Dataset entries START
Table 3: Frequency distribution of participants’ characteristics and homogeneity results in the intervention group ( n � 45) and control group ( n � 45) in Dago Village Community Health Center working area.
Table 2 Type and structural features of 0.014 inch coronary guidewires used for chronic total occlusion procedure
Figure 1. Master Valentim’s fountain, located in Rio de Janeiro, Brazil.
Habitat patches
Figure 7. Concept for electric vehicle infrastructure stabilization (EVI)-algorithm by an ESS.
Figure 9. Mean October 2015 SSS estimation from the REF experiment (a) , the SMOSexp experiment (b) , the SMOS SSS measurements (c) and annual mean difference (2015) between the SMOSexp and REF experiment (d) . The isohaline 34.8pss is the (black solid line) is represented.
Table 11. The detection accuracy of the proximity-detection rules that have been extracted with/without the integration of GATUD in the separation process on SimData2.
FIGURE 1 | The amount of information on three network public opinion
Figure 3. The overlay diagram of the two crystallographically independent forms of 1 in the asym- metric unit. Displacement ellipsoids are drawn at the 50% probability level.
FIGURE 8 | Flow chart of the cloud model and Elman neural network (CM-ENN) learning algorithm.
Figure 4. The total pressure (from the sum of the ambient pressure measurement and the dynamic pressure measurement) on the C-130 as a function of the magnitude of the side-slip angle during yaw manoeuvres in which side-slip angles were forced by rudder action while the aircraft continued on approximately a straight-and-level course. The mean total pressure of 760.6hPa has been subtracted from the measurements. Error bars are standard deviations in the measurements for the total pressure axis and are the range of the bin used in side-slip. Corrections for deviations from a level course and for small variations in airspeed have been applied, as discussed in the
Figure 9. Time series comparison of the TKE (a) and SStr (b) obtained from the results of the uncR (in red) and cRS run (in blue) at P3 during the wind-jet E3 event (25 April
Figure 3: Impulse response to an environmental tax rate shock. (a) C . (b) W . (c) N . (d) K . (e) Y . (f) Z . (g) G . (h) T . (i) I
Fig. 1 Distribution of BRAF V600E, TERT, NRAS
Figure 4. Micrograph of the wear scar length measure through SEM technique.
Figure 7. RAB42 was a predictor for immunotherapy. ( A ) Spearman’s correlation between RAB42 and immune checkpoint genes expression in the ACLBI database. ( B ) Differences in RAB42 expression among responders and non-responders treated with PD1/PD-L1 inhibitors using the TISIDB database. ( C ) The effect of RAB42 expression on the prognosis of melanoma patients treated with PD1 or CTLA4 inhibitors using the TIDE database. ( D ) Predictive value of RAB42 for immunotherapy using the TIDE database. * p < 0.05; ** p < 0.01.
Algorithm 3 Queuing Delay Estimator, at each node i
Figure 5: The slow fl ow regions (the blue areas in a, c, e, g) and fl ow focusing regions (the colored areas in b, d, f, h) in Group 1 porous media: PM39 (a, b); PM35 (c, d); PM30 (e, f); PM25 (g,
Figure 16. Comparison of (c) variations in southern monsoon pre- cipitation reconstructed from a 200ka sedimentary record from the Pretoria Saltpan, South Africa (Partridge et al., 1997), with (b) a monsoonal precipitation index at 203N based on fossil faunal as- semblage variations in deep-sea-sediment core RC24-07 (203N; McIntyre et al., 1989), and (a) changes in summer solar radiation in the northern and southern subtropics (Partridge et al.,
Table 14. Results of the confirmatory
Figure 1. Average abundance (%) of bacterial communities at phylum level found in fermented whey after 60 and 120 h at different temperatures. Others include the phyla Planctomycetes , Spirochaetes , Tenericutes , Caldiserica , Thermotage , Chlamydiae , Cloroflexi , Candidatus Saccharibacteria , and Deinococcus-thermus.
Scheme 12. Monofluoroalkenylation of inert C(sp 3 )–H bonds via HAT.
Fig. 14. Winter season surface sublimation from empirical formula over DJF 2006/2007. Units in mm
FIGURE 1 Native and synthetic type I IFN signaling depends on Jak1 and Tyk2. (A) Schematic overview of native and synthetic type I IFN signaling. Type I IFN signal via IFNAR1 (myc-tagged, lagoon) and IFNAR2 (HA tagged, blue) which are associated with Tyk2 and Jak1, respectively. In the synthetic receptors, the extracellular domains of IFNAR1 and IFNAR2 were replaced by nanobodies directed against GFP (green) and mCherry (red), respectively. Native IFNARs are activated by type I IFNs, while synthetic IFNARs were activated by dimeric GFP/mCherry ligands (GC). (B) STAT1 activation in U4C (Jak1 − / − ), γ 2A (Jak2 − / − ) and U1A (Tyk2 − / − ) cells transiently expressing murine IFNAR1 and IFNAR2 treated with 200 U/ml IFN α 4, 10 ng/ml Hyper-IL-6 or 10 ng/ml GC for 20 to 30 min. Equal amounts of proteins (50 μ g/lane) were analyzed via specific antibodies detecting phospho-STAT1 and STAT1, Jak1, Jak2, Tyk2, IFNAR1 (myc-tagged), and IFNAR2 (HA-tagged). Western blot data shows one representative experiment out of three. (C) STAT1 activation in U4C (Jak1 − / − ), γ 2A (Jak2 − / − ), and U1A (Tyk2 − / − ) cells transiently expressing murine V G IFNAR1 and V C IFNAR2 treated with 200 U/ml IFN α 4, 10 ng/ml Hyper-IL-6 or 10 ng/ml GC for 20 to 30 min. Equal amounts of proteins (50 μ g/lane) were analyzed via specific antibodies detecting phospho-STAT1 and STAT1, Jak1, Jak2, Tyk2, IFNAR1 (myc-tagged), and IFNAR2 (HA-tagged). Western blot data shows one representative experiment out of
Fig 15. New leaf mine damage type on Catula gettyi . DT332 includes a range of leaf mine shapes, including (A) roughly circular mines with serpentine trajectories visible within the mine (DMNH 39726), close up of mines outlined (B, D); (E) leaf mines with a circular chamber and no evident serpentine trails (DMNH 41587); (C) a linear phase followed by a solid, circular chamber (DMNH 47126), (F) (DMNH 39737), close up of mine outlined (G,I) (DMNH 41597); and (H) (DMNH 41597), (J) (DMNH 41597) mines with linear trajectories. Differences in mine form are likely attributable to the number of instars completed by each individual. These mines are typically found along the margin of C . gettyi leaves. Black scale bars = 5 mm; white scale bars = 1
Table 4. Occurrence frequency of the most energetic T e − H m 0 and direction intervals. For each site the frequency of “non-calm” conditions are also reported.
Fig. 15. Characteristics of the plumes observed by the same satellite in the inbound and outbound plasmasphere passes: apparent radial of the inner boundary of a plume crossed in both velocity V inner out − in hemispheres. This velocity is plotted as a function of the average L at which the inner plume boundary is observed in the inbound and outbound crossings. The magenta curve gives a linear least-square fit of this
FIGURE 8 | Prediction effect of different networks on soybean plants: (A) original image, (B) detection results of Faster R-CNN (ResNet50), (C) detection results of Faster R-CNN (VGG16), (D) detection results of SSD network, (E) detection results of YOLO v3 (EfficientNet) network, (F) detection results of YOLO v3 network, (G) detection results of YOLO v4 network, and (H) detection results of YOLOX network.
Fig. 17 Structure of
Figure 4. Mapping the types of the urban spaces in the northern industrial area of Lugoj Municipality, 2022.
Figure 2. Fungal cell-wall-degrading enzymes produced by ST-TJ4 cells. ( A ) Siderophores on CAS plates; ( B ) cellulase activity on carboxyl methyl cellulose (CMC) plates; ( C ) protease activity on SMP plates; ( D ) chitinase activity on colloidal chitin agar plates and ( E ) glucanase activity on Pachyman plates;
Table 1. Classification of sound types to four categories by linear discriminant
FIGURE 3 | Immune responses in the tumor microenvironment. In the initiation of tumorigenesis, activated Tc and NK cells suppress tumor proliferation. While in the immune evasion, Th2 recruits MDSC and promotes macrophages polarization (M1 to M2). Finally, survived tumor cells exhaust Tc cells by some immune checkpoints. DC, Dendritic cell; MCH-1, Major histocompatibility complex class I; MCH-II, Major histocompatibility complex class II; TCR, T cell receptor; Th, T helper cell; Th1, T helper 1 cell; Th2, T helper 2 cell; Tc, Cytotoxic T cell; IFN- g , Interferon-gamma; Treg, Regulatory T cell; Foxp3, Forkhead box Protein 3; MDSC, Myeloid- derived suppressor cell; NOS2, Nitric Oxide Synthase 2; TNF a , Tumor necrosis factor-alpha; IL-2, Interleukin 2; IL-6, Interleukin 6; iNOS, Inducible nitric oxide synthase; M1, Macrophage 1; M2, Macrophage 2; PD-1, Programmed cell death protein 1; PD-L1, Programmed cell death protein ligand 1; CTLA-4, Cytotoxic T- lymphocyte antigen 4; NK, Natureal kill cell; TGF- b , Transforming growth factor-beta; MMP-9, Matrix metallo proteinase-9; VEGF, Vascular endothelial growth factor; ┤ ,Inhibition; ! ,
Dataset entries END
**What is being asked:**
Gather from the entries above all lines that include the string "types".

**Reply to the task:**
Figure 4. Mapping the types of the urban spaces in the northern industrial area of Lugoj Municipality, 2022.
Table 1. Classification of sound types to four categories by linear discriminant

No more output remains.